**REQUIRED WORK**
Rewrite the lines from the one with "This document pairs" to the one with "0.022253, 0.997937, 0.672709]]", swapping "lens line" for "camera line" and keeping everything else the same.

**SUPPLIED RECORDS**
......

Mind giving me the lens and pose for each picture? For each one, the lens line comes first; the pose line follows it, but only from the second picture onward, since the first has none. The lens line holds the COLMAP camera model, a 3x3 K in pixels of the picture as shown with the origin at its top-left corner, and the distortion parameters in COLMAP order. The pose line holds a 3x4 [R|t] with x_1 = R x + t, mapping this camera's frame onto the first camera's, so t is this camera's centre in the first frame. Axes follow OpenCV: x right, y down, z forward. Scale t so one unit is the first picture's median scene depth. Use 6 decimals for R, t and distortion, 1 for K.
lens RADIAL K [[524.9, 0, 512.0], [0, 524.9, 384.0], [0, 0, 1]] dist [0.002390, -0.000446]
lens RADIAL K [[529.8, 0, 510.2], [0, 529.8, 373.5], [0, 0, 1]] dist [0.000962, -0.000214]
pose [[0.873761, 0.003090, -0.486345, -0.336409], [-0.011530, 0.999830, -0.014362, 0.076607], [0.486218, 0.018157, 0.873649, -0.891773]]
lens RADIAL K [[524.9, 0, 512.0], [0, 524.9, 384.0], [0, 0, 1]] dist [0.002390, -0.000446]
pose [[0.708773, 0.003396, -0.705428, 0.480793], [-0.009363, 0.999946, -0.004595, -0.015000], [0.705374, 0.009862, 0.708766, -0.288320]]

......

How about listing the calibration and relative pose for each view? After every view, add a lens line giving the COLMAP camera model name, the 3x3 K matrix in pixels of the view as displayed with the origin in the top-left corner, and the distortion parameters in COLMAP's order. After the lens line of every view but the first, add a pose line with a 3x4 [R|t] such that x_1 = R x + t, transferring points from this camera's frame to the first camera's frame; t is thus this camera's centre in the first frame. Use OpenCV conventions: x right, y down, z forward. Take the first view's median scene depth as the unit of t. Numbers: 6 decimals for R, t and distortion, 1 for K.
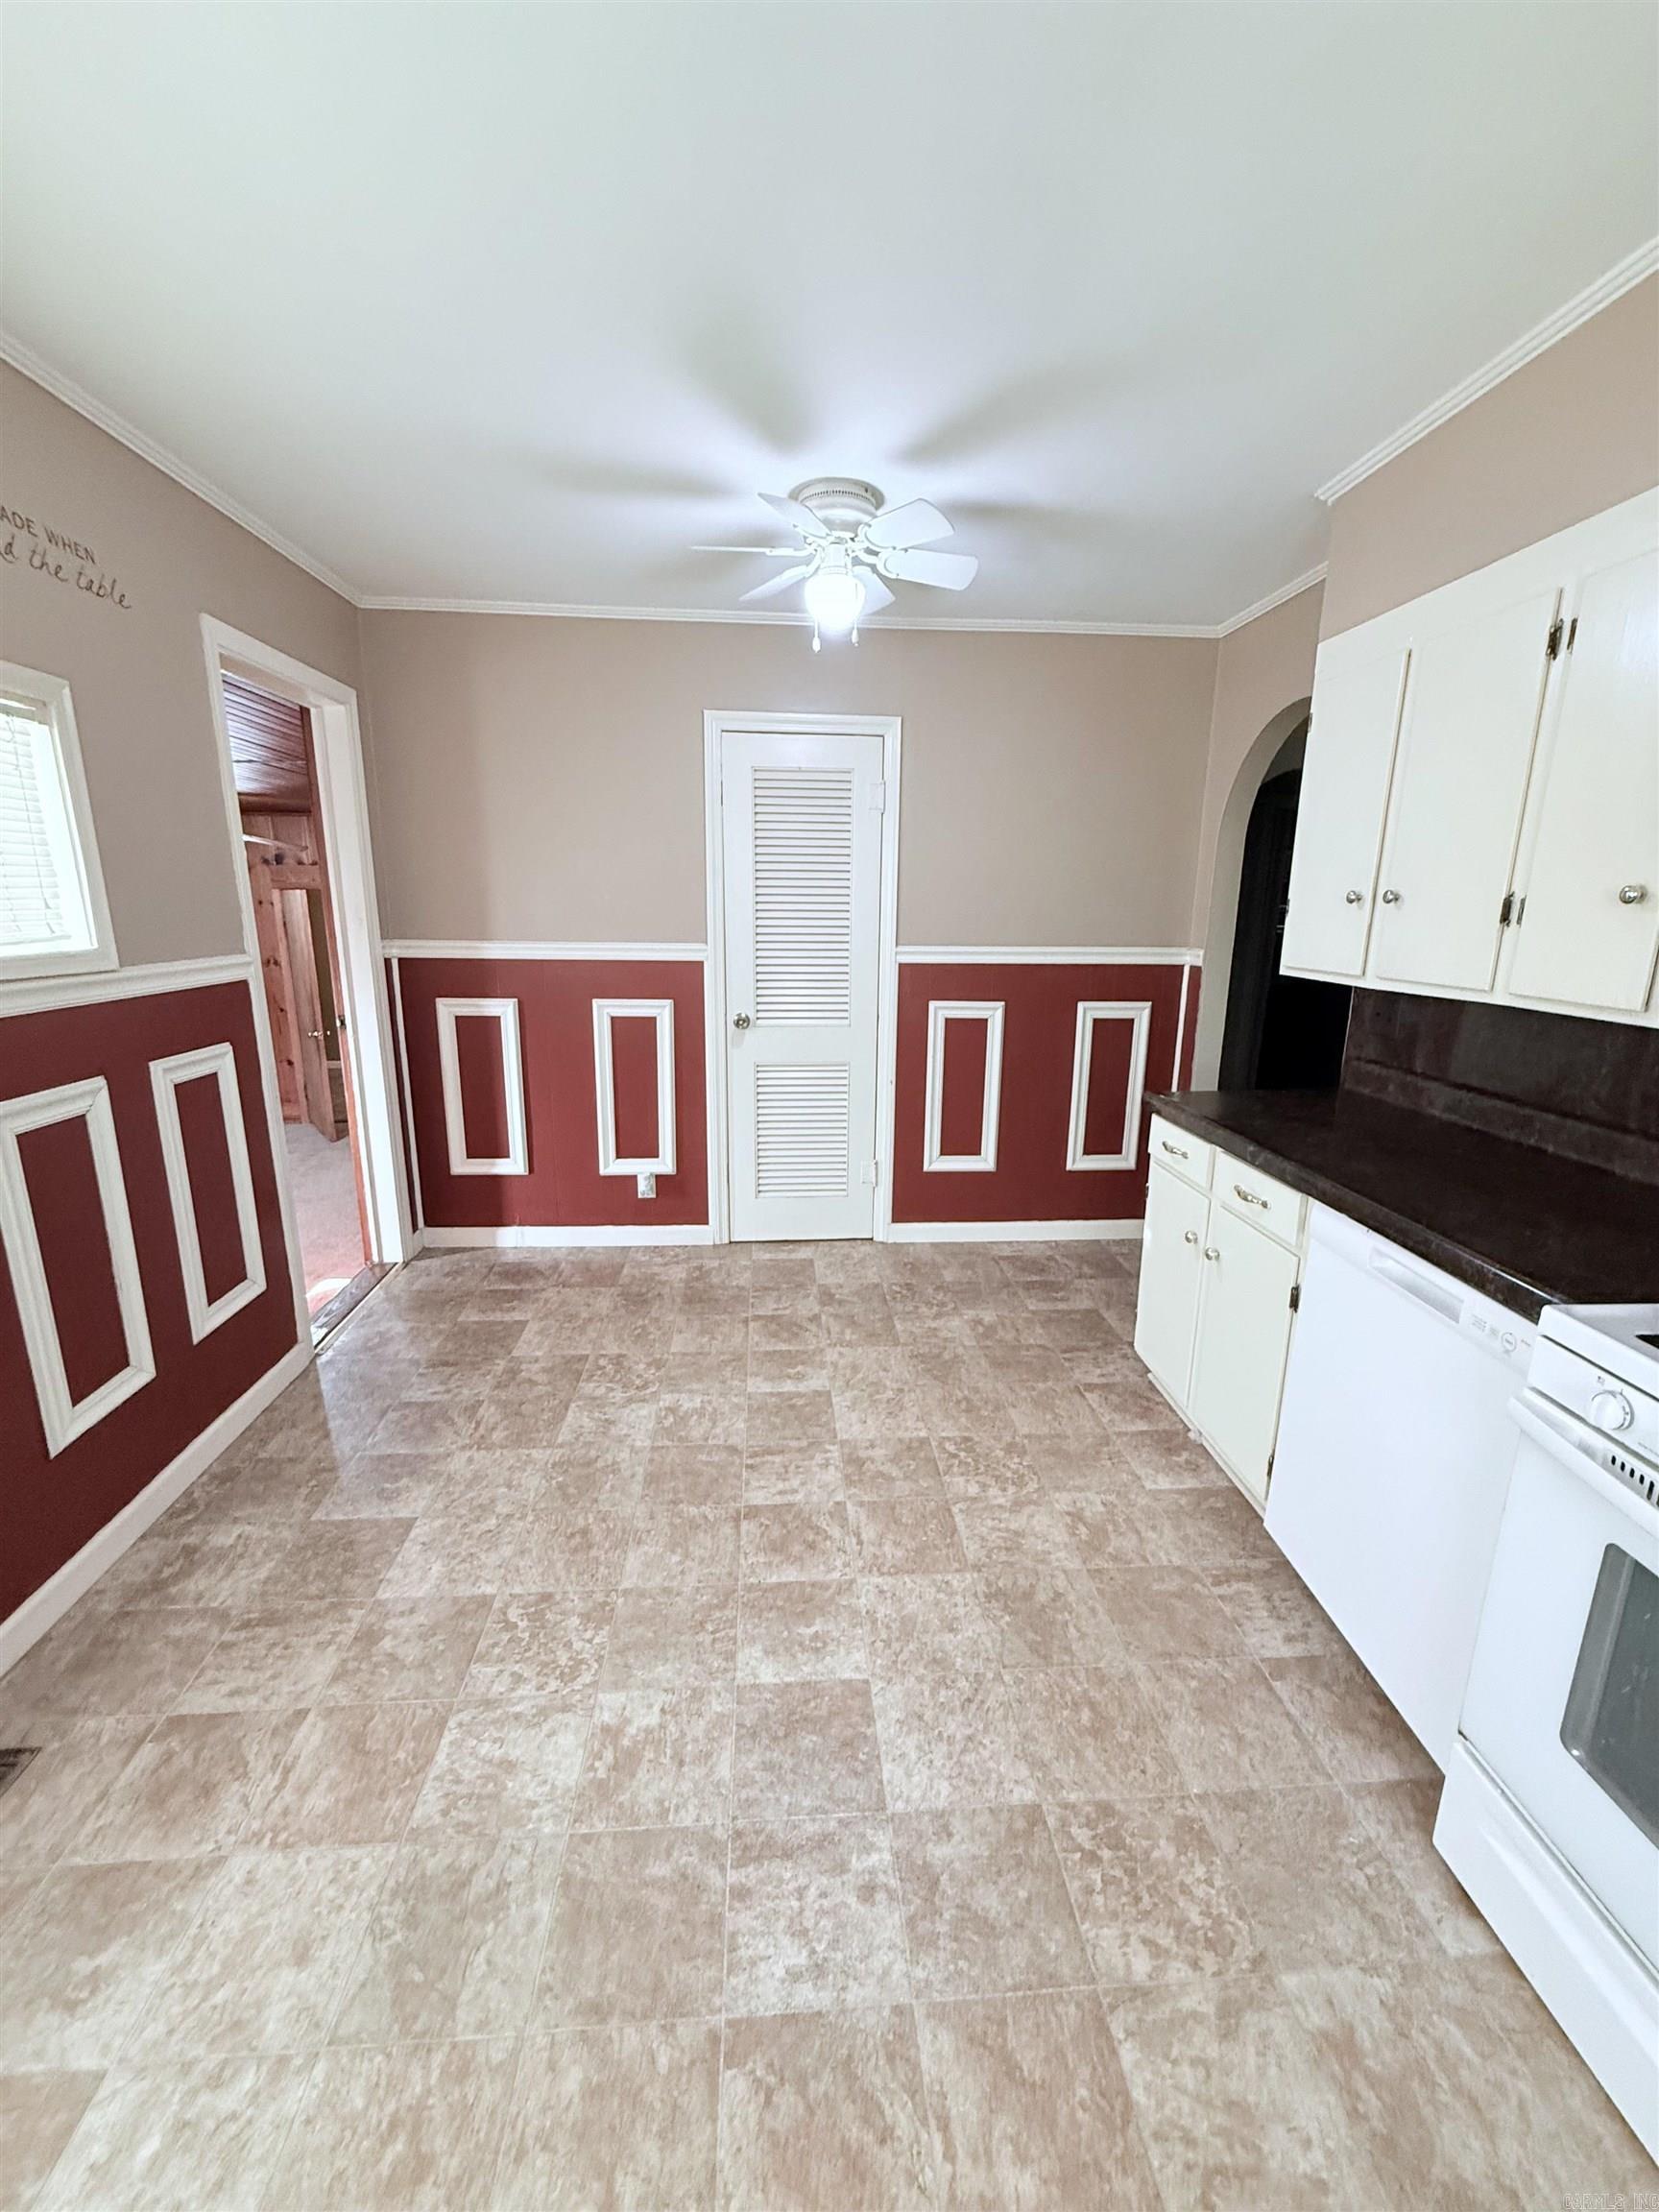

......

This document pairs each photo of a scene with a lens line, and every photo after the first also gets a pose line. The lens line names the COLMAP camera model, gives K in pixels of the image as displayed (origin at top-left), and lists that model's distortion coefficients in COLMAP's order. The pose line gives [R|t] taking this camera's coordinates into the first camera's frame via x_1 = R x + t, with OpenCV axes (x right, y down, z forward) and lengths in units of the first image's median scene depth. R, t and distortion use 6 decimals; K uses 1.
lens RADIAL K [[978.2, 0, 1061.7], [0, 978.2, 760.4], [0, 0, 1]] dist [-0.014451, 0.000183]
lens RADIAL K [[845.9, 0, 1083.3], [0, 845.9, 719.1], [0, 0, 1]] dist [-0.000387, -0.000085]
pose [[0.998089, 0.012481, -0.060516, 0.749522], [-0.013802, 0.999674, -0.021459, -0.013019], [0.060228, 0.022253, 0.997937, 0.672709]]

......

**SOLVED PROBLEM**
This document pairs each photo of a scene with a camera line, and every photo after the first also gets a pose line. The camera line names the COLMAP camera model, gives K in pixels of the image as displayed (origin at top-left), and lists that model's distortion coefficients in COLMAP's order. The pose line gives [R|t] taking this camera's coordinates into the first camera's frame via x_1 = R x + t, with OpenCV axes (x right, y down, z forward) and lengths in units of the first image's median scene depth. R, t and distortion use 6 decimals; K uses 1.
lens RADIAL K [[978.2, 0, 1061.7], [0, 978.2, 760.4], [0, 0, 1]] dist [-0.014451, 0.000183]
lens RADIAL K [[845.9, 0, 1083.3], [0, 845.9, 719.1], [0, 0, 1]] dist [-0.000387, -0.000085]
pose [[0.998089, 0.012481, -0.060516, 0.749522], [-0.013802, 0.999674, -0.021459, -0.013019], [0.060228, 0.022253, 0.997937, 0.672709]]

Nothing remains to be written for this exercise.